EXERCISE OBJECTIVE:
The answer should consist of each line below that contains the word "book".
_ _ _
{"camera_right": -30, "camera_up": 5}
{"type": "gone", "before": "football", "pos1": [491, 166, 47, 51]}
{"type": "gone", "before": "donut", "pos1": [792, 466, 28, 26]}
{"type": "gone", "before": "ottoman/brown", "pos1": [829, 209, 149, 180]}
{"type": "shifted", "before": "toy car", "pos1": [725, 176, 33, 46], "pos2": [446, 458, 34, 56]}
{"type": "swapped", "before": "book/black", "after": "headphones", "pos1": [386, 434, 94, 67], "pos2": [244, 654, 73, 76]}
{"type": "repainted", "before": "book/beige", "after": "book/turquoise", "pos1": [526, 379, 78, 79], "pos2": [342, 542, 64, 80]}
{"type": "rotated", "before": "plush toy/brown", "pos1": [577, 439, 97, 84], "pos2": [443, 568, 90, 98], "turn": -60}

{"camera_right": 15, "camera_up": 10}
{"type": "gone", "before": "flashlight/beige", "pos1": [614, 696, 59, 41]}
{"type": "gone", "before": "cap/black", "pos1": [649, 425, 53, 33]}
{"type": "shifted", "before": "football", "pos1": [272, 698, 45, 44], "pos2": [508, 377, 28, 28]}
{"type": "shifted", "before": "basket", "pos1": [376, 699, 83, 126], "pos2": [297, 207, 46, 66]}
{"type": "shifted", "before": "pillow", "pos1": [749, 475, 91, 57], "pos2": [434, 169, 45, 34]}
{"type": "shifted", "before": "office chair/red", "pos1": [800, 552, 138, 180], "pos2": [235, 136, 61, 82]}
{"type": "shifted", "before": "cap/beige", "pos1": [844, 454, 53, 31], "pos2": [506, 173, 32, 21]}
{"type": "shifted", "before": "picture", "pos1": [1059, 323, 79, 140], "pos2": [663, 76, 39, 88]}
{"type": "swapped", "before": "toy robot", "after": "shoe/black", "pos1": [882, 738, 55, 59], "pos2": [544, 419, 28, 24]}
_ _ _
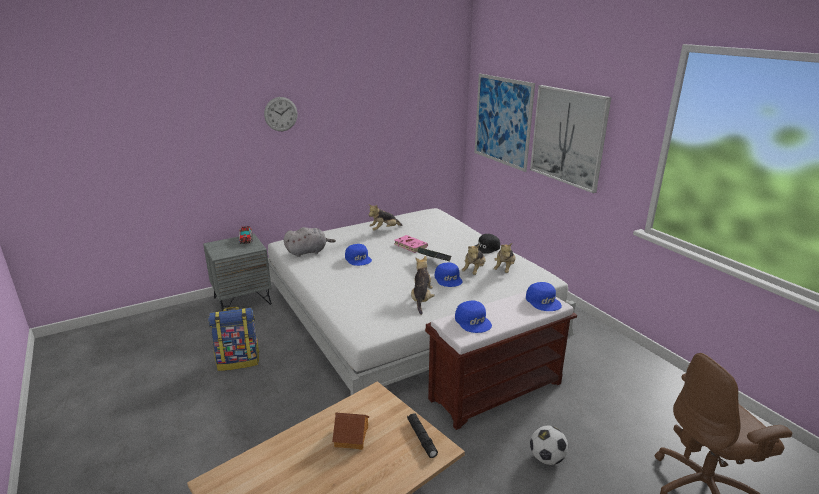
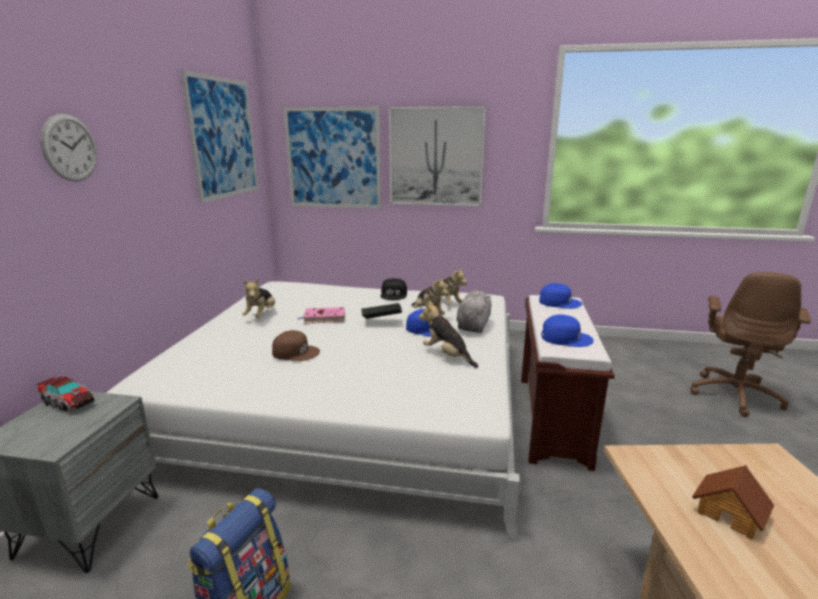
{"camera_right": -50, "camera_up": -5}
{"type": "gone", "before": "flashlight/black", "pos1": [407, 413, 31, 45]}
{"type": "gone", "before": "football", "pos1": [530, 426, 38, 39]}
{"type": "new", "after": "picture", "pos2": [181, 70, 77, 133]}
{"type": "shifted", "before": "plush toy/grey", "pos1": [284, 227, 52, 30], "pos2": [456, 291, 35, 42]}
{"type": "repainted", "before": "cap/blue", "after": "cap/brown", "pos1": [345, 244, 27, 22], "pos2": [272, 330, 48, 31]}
_ _ _
RESPONSE BELOW:
{"type": "swapped", "before": "book/black", "after": "headphones", "pos1": [386, 434, 94, 67], "pos2": [244, 654, 73, 76]}
{"type": "repainted", "before": "book/beige", "after": "book/turquoise", "pos1": [526, 379, 78, 79], "pos2": [342, 542, 64, 80]}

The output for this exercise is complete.